[Saved data entries]
——

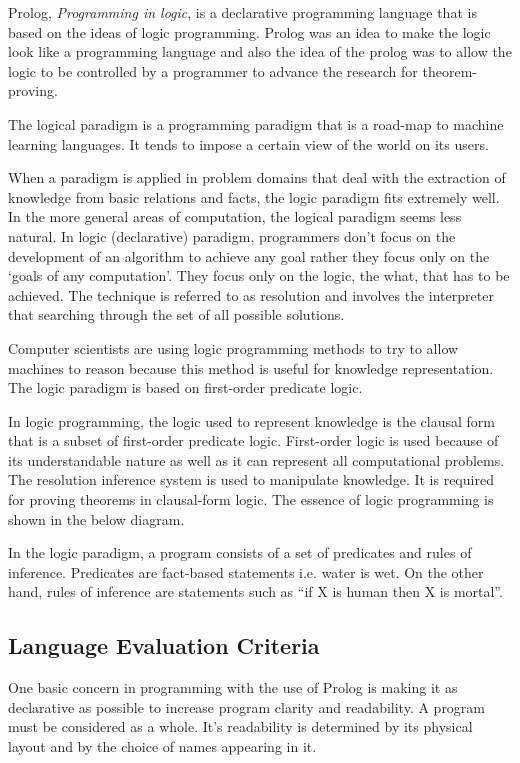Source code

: \documentclass[a4paper, 12pt]{article}
\begin{document}
Prolog, \textit{Programming in logic}, is a declarative programming language that is based on the ideas of logic programming. Prolog was an idea to make the logic look like a programming language and also the idea of the prolog was to allow the logic to be controlled by a programmer to advance the research for theorem-proving.

The logical paradigm is a programming paradigm that is a road-map to machine learning languages. It tends to impose a certain view of the world on its users.

When a paradigm is applied in problem domains that deal with the extraction of knowledge from basic relations and facts, the logic paradigm fits extremely well. In the more general areas of computation, the logical paradigm seems less natural. In logic (declarative) paradigm, programmers don’t focus on the development of an algorithm to achieve any goal rather they focus only on the ‘goals of any computation’. They focus only on the logic, the what, that has to be achieved. The technique is referred to as resolution and involves the interpreter that searching through the set of all possible solutions.

Computer scientists are using logic programming methods to try to allow machines to reason because this method is useful for knowledge representation. The logic paradigm is based on first-order predicate logic.

In logic programming, the logic used to represent knowledge is the clausal form that is a subset of first-order predicate logic. First-order logic is used because of its understandable nature as well as it can represent all computational problems. The resolution inference system is used to manipulate knowledge. It is required for proving theorems in clausal-form logic. The essence of logic programming is shown in the below diagram.

In the logic paradigm, a program consists of a set of predicates and rules of inference. Predicates are fact-based statements i.e. water is wet. On the other hand, rules of inference are statements such as “if X is human then X is mortal”.
\subsection{Language Evaluation Criteria}
One basic concern in programming with the use of Prolog is making it as declarative as possible to increase program clarity and readability. A program must be considered as a whole. It's readability is determined by its physical layout and by the choice of names appearing in it.
\end{document}
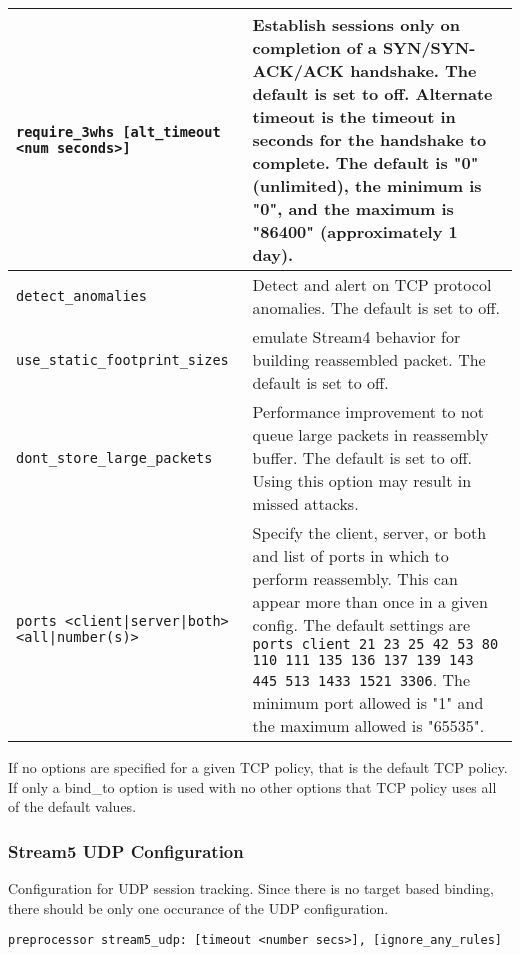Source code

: \documentclass[english]{report}
\newenvironment{note}{
\samepage
    \vspace{10pt}{\textsf{
        {\hspace{7pt}\Huge{$\triangle$\hspace{-12.5pt}{\Large{$^!$}}}}\hspace{5pt}
        {\Large{NOTE}}
    }
    }
   \begin{center}
    \par\vspace{-17pt}

    \begin{lrbox}{\savepar}
    \begin{minipage}[r]{6in}
}
{
    \end{minipage}
    \end{lrbox}
    \fbox{
        \usebox{
            \savepar
	}
    }
    \par\vskip10pt
    \end{center}
}
\begin{document}
\begin{tabular}{| l | p{3.5in} |}
\hline
\texttt{require\_3whs [alt\_timeout <num seconds>]} & Establish sessions only on completion of a SYN/SYN-ACK/ACK handshake.  The default is set to off.  Alternate timeout is the timeout in seconds for the handshake to complete.  The default is "0" (unlimited), the minimum is "0", and the maximum is "86400" (approximately 1 day).\\
\hline
\texttt{detect\_anomalies} & Detect and alert on TCP protocol anomalies.  The default is set to off.\\
\hline
\texttt{use\_static\_footprint\_sizes} & emulate Stream4 behavior for building reassembled packet.  The default is set to off.\\
\hline
\texttt{dont\_store\_large\_packets} & Performance improvement to not queue large packets in reassembly buffer.  The default is set to off.  Using this option may result in missed attacks.\\
\hline
\texttt{ports <client|server|both> <all|number(s)>} & 
Specify the client, server, or both and list of ports in which to perform reassembly.  This can appear more than once in a given config.  The default settings are \texttt{ports client 21 23 25 42 53 80 110 111 135 136 137 139 143 445 513 1433 1521 3306}.  The minimum port allowed is "1" and the maximum allowed is "65535".\\
\hline
\end{tabular}

\begin{note}
If no options are specified for a given TCP policy, that is the default
TCP policy.  If only a bind\_to option is used with no other options that
TCP policy uses all of the default values.
\end{note}

\subsubsection{Stream5 UDP Configuration}

Configuration for UDP session tracking.  Since there is no target based
binding, there should be only one occurance of the UDP configuration.

\begin{verbatim}
preprocessor stream5_udp: [timeout <number secs>], [ignore_any_rules]
\end{verbatim}
\end{document}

——

[About this exercise] Print the records again exactly. Skip every picture.

[Written answer]
Source code

: \documentclass[a4paper, 12pt]{article}
\begin{document}
Prolog, \textit{Programming in logic}, is a declarative programming language that is based on the ideas of logic programming. Prolog was an idea to make the logic look like a programming language and also the idea of the prolog was to allow the logic to be controlled by a programmer to advance the research for theorem-proving.

The logical paradigm is a programming paradigm that is a road-map to machine learning languages. It tends to impose a certain view of the world on its users.

When a paradigm is applied in problem domains that deal with the extraction of knowledge from basic relations and facts, the logic paradigm fits extremely well. In the more general areas of computation, the logical paradigm seems less natural. In logic (declarative) paradigm, programmers don’t focus on the development of an algorithm to achieve any goal rather they focus only on the ‘goals of any computation’. They focus only on the logic, the what, that has to be achieved. The technique is referred to as resolution and involves the interpreter that searching through the set of all possible solutions.

Computer scientists are using logic programming methods to try to allow machines to reason because this method is useful for knowledge representation. The logic paradigm is based on first-order predicate logic.

In logic programming, the logic used to represent knowledge is the clausal form that is a subset of first-order predicate logic. First-order logic is used because of its understandable nature as well as it can represent all computational problems. The resolution inference system is used to manipulate knowledge. It is required for proving theorems in clausal-form logic. The essence of logic programming is shown in the below diagram.

In the logic paradigm, a program consists of a set of predicates and rules of inference. Predicates are fact-based statements i.e. water is wet. On the other hand, rules of inference are statements such as “if X is human then X is mortal”.
\subsection{Language Evaluation Criteria}
One basic concern in programming with the use of Prolog is making it as declarative as possible to increase program clarity and readability. A program must be considered as a whole. It's readability is determined by its physical layout and by the choice of names appearing in it.
\end{document}
Source code

: \documentclass[english]{report}
\newenvironment{note}{
\samepage
    \vspace{10pt}{\textsf{
        {\hspace{7pt}\Huge{$\triangle$\hspace{-12.5pt}{\Large{$^!$}}}}\hspace{5pt}
        {\Large{NOTE}}
    }
    }
   \begin{center}
    \par\vspace{-17pt}

    \begin{lrbox}{\savepar}
    \begin{minipage}[r]{6in}
}
{
    \end{minipage}
    \end{lrbox}
    \fbox{
        \usebox{
            \savepar
	}
    }
    \par\vskip10pt
    \end{center}
}
\begin{document}
\begin{tabular}{| l | p{3.5in} |}
\hline
\texttt{require\_3whs [alt\_timeout <num seconds>]} & Establish sessions only on completion of a SYN/SYN-ACK/ACK handshake.  The default is set to off.  Alternate timeout is the timeout in seconds for the handshake to complete.  The default is "0" (unlimited), the minimum is "0", and the maximum is "86400" (approximately 1 day).\\
\hline
\texttt{detect\_anomalies} & Detect and alert on TCP protocol anomalies.  The default is set to off.\\
\hline
\texttt{use\_static\_footprint\_sizes} & emulate Stream4 behavior for building reassembled packet.  The default is set to off.\\
\hline
\texttt{dont\_store\_large\_packets} & Performance improvement to not queue large packets in reassembly buffer.  The default is set to off.  Using this option may result in missed attacks.\\
\hline
\texttt{ports <client|server|both> <all|number(s)>} & 
Specify the client, server, or both and list of ports in which to perform reassembly.  This can appear more than once in a given config.  The default settings are \texttt{ports client 21 23 25 42 53 80 110 111 135 136 137 139 143 445 513 1433 1521 3306}.  The minimum port allowed is "1" and the maximum allowed is "65535".\\
\hline
\end{tabular}

\begin{note}
If no options are specified for a given TCP policy, that is the default
TCP policy.  If only a bind\_to option is used with no other options that
TCP policy uses all of the default values.
\end{note}

\subsubsection{Stream5 UDP Configuration}

Configuration for UDP session tracking.  Since there is no target based
binding, there should be only one occurance of the UDP configuration.

\begin{verbatim}
preprocessor stream5_udp: [timeout <number secs>], [ignore_any_rules]
\end{verbatim}
\end{document}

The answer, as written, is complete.